Institution
University of Oxford
Scientific title
Blood pressure and cerebral artery pulsatility in small vessel disease-related TIA and ischaemic stroke
Principal Investigator
Professor Peter Rothwell (Primary Supervisor)
Year awarded
2018
Region
Grant value
£79,034.50
Research ID
SA/ABN CRTF 18\100002
Research area
Start date
Wednesday 1 August 2018
End date
Saturday 1 August 2020
Duration
48 months
Status
Active

Joint SA/ABN Clinical Research Training Fellowship: Dr Ian McGurgan

Description of research

Stroke is the second leading cause of death worldwide, and high blood pressure (BP) is the most important treatable factor that increases a person’s risk of having a stroke.

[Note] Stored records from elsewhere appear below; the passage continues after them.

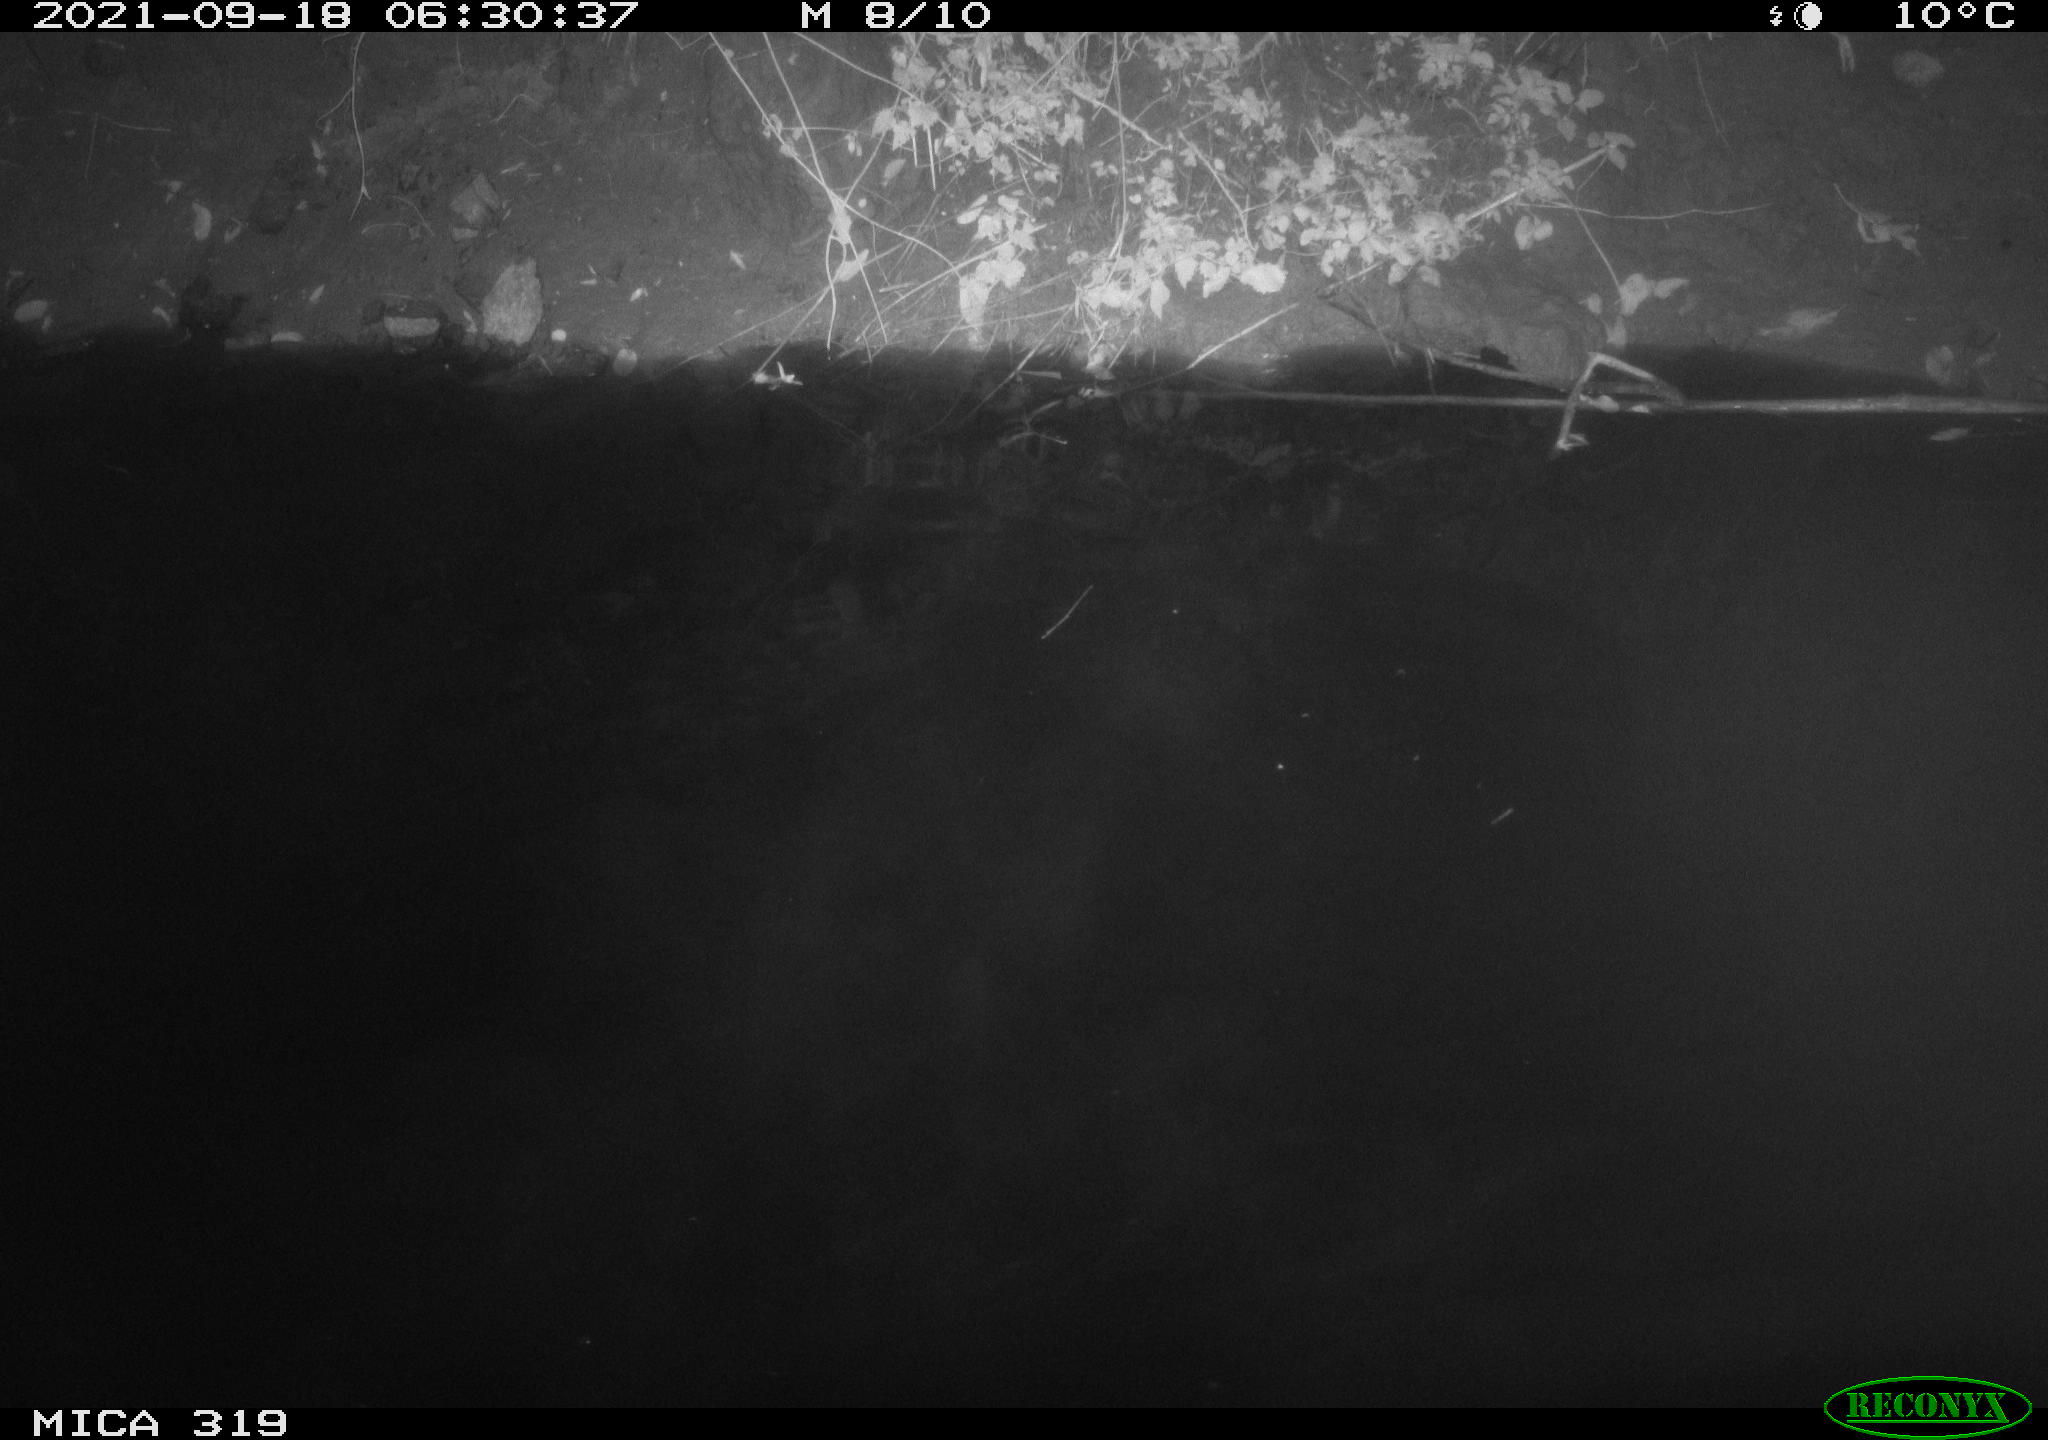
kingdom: Animalia
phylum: Chordata
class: Aves
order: Anseriformes
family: Anatidae
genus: Anas
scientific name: Anas platyrhynchos
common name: Mallard
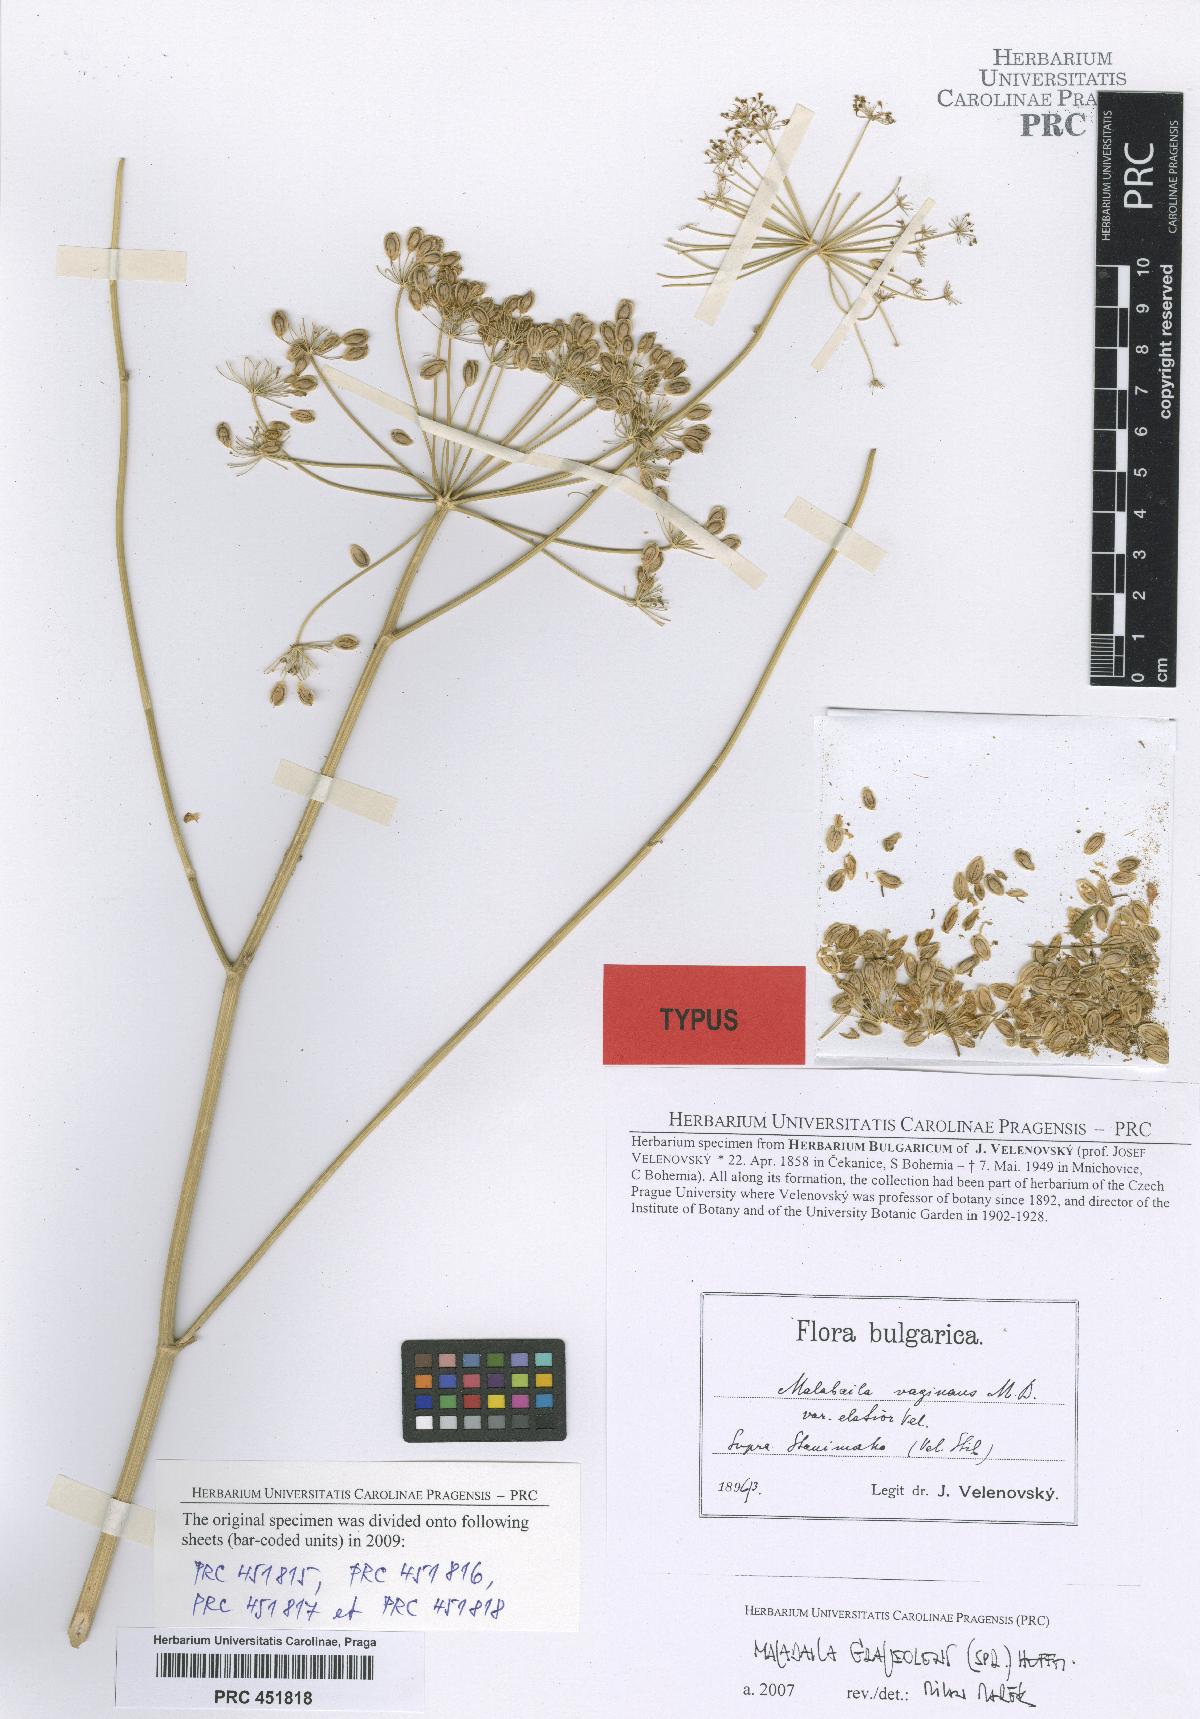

Stiffness of the blood vessels supplying the brain (arterial stiffness), possibly due to long-standing raised BP, is also likely to be a factor that increases stroke risk. Such increased arterial stiffness results in the blood flow through these vessels being more pulsatile (throbs faster) than usual, and this increased pulsatility can be assessed by an ultrasound scan.

This research is focused on assessing the relationship between the pulsatility of the blood flow through the blood vessels supplying the brain, and the risk of stroke in patients who have already had a stroke or “mini-stroke” in the past, and in particular to see if this relationship can be explained by raised BP alone.

The Oxford Vascular Study (OXVASC) recruits all patients with stroke or “mini-stroke” from a single population, and shortly after such an event, participants undergo multiple investigations including an ultrasound assessment of the pulsatility of the blood flow to the brain. They are provided with a home monitor that sends results wirelessly to the OXVASC research unit which facilitates detailed measurement of BP, and are followed up at regular intervals to assess for possible recurrent events.

The OXVASC study represents an ideal opportunity for this project to investigate the risk of stroke associated with BP and arterial stiffness. This could allow us to better assess patients’ risk and identify possible new treatments for reducing arterial stiffness and stroke risk.